Before I begin, yes, I'm aware of the compiler built-ins __builtin_expect
and __builtin_unpredictable
(Clang). They do solve the issue to some extent, but my question is about something neither completely solves.
As a very simple example, suppose we have the following code.
void highly_contrived_example(unsigned int * numbers, unsigned int count) {
unsigned int * const end = numbers + count;
for (unsigned int * iterator = numbers; iterator != end; ++ iterator)
foo(* iterator % 2 == 0 ? 420 : 69);
}
Nothing complicated at all. Just calls foo()
with 420
whenever the current number is even, and with 69
when it isn't.
Suppose, however, that it is known ahead of time that the data is guaranteed to look a certain way. For example, if it were always random, then a conditional select (csel
(ARM), cmov
(x86), etc) possibly would be better than a branch.⁰ If it were always in highly predictable patterns (e.g. always a lengthy stream of evens/odds before a lengthy stream of the other, and so on), then a branch would be better.⁰ __builtin_expect
would not really solve the issue if the number of evens/odds were about equal, and I'm not sure whether the absence of __builtin_unpredictable
would influence branchiness (plus, it's Clang-only).
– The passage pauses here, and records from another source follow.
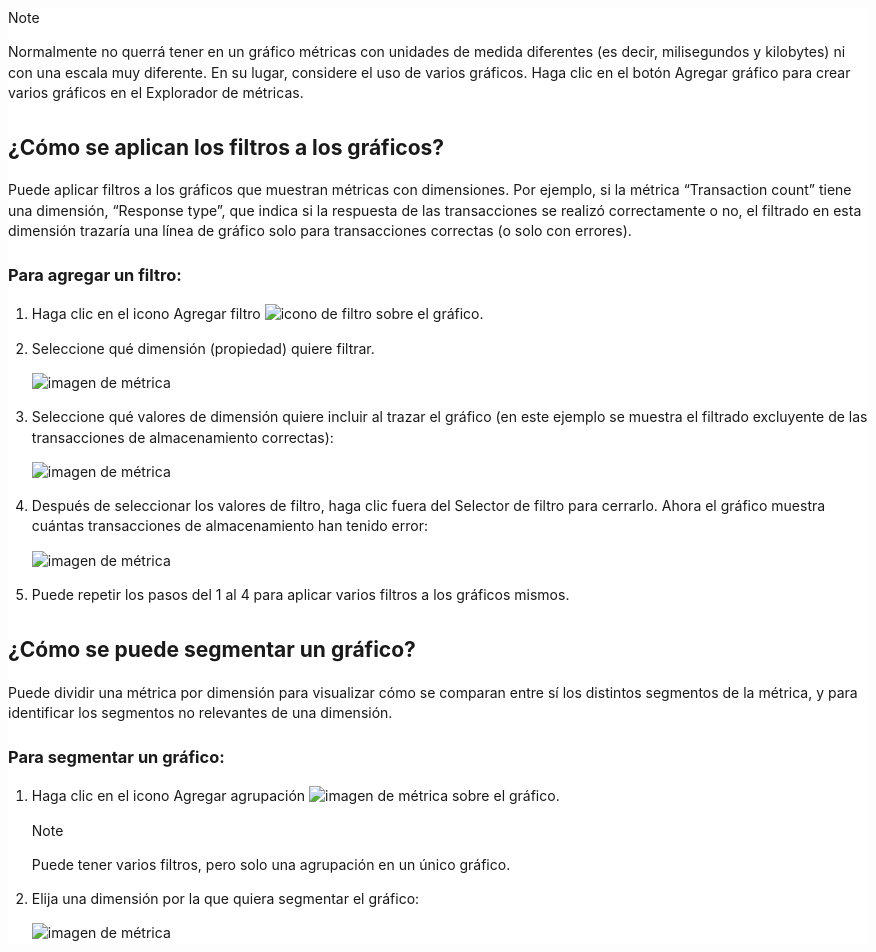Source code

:    > [!NOTE]
   > Normalmente no querrá tener en un gráfico métricas con unidades de medida diferentes (es decir, milisegundos y kilobytes) ni con una escala muy diferente. En su lugar, considere el uso de varios gráficos. Haga clic en el botón Agregar gráfico para crear varios gráficos en el Explorador de métricas.

## <a name="how-do-i-apply-filters-to-the-charts"></a>¿Cómo se aplican los filtros a los gráficos?

Puede aplicar filtros a los gráficos que muestran métricas con dimensiones. Por ejemplo, si la métrica “Transaction count” tiene una dimensión, “Response type”, que indica si la respuesta de las transacciones se realizó correctamente o no, el filtrado en esta dimensión trazaría una línea de gráfico solo para transacciones correctas (o solo con errores). 

### <a name="to-add-a-filter"></a>Para agregar un filtro:

1. Haga clic en el icono Agregar filtro ![icono de filtro](./media/monitoring-metric-charts/icon002.png) sobre el gráfico.

2. Seleccione qué dimensión (propiedad) quiere filtrar.

   ![imagen de métrica](./media/monitoring-metric-charts/006.png)

3. Seleccione qué valores de dimensión quiere incluir al trazar el gráfico (en este ejemplo se muestra el filtrado excluyente de las transacciones de almacenamiento correctas):

   ![imagen de métrica](./media/monitoring-metric-charts/007.png)

4. Después de seleccionar los valores de filtro, haga clic fuera del Selector de filtro para cerrarlo. Ahora el gráfico muestra cuántas transacciones de almacenamiento han tenido error:

   ![imagen de métrica](./media/monitoring-metric-charts/008.png)

5. Puede repetir los pasos del 1 al 4 para aplicar varios filtros a los gráficos mismos.

## <a name="how-do-i-segment-a-chart"></a>¿Cómo se puede segmentar un gráfico?

Puede dividir una métrica por dimensión para visualizar cómo se comparan entre sí los distintos segmentos de la métrica, y para identificar los segmentos no relevantes de una dimensión. 

### <a name="to-segment-a-chart"></a>Para segmentar un gráfico:

1. Haga clic en el icono Agregar agrupación  ![imagen de métrica](./media/monitoring-metric-charts/icon003.png) sobre el gráfico.
 
   > [!NOTE]
   > Puede tener varios filtros, pero solo una agrupación en un único gráfico.

2. Elija una dimensión por la que quiera segmentar el gráfico: 

   ![imagen de métrica](./media/monitoring-metric-charts/010.png)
My current "solution" is to lie to the compiler and use __builtin_expect
with a high probability of whichever side, to influence the compiler to generate a branch in the predictable case (for simple cases like this, all it seems to do is change the ordering of the comparison to suit the expected probability), and __builtin_unpredictable
to influence it to not generate a branch, if possible, in the unpredictable case.¹ Either that or inline assembly. That's always fun to use.
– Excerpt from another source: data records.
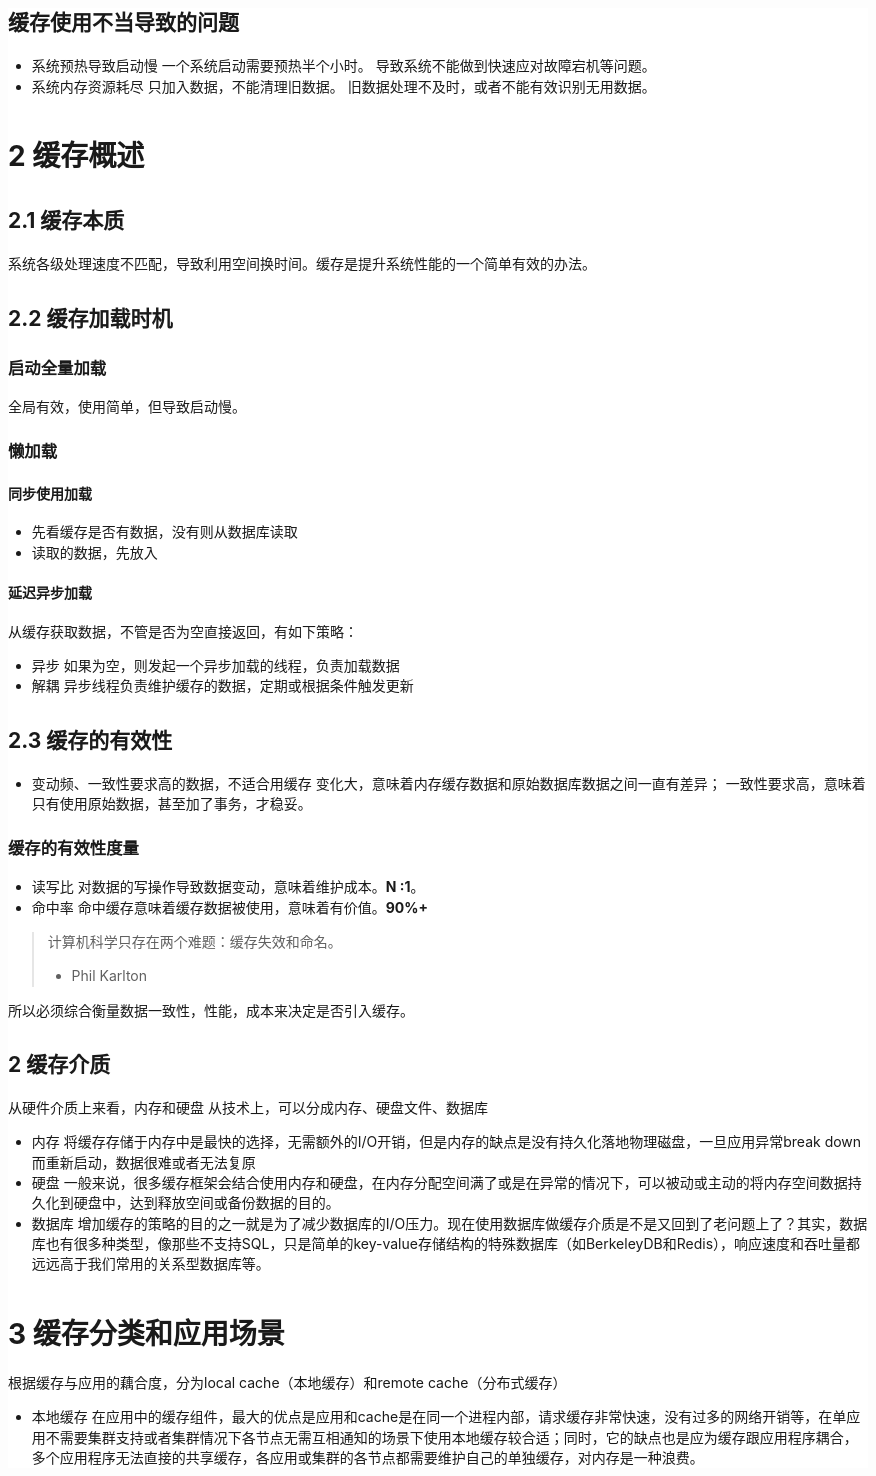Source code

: ## 缓存使用不当导致的问题
- 系统预热导致启动慢
一个系统启动需要预热半个小时。 导致系统不能做到快速应对故障宕机等问题。 
- 系统内存资源耗尽
只加入数据，不能清理旧数据。 旧数据处理不及时，或者不能有效识别无用数据。

# 2 缓存概述
## 2.1 缓存本质
系统各级处理速度不匹配，导致利用空间换时间。缓存是提升系统性能的一个简单有效的办法。

## 2.2 缓存加载时机
### 启动全量加载
全局有效，使用简单，但导致启动慢。
### 懒加载
#### 同步使用加载
- 先看缓存是否有数据，没有则从数据库读取
- 读取的数据，先放入

#### 延迟异步加载
从缓存获取数据，不管是否为空直接返回，有如下策略：
- 异步
如果为空，则发起一个异步加载的线程，负责加载数据 
- 解耦
异步线程负责维护缓存的数据，定期或根据条件触发更新

## 2.3 缓存的有效性
- 变动频、一致性要求高的数据，不适合用缓存
变化大，意味着内存缓存数据和原始数据库数据之间一直有差异；
一致性要求高，意味着只有使用原始数据，甚至加了事务，才稳妥。

### 缓存的有效性度量
- 读写比
对数据的写操作导致数据变动，意味着维护成本。**N :1**。
- 命中率
命中缓存意味着缓存数据被使用，意味着有价值。**90%+**

> 计算机科学只存在两个难题：缓存失效和命名。
> - Phil Karlton

所以必须综合衡量数据一致性，性能，成本来决定是否引入缓存。
## 2 缓存介质
从硬件介质上来看，内存和硬盘
从技术上，可以分成内存、硬盘文件、数据库
- 内存
将缓存存储于内存中是最快的选择，无需额外的I/O开销，但是内存的缺点是没有持久化落地物理磁盘，一旦应用异常break down而重新启动，数据很难或者无法复原
- 硬盘
一般来说，很多缓存框架会结合使用内存和硬盘，在内存分配空间满了或是在异常的情况下，可以被动或主动的将内存空间数据持久化到硬盘中，达到释放空间或备份数据的目的。
- 数据库
增加缓存的策略的目的之一就是为了减少数据库的I/O压力。现在使用数据库做缓存介质是不是又回到了老问题上了？其实，数据库也有很多种类型，像那些不支持SQL，只是简单的key-value存储结构的特殊数据库（如BerkeleyDB和Redis），响应速度和吞吐量都远远高于我们常用的关系型数据库等。
# 3 缓存分类和应用场景
根据缓存与应用的藕合度，分为local cache（本地缓存）和remote cache（分布式缓存）
- 本地缓存
在应用中的缓存组件，最大的优点是应用和cache是在同一个进程内部，请求缓存非常快速，没有过多的网络开销等，在单应用不需要集群支持或者集群情况下各节点无需互相通知的场景下使用本地缓存较合适；同时，它的缺点也是应为缓存跟应用程序耦合，多个应用程序无法直接的共享缓存，各应用或集群的各节点都需要维护自己的单独缓存，对内存是一种浪费。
⁰ Although I have not actually done any benchmarks, I'm aware that even using a branch may not necessarily be faster than a conditional select for the given example. The example is only for illustrative purposes, and may not actually exhibit the problem described.
¹ Modern compilers are smart. More often than not, they can determine reasonably well which approach to actually use. My question is for the niche cases in which they cannot reasonably figure that out, and in which the performance difference actually matters.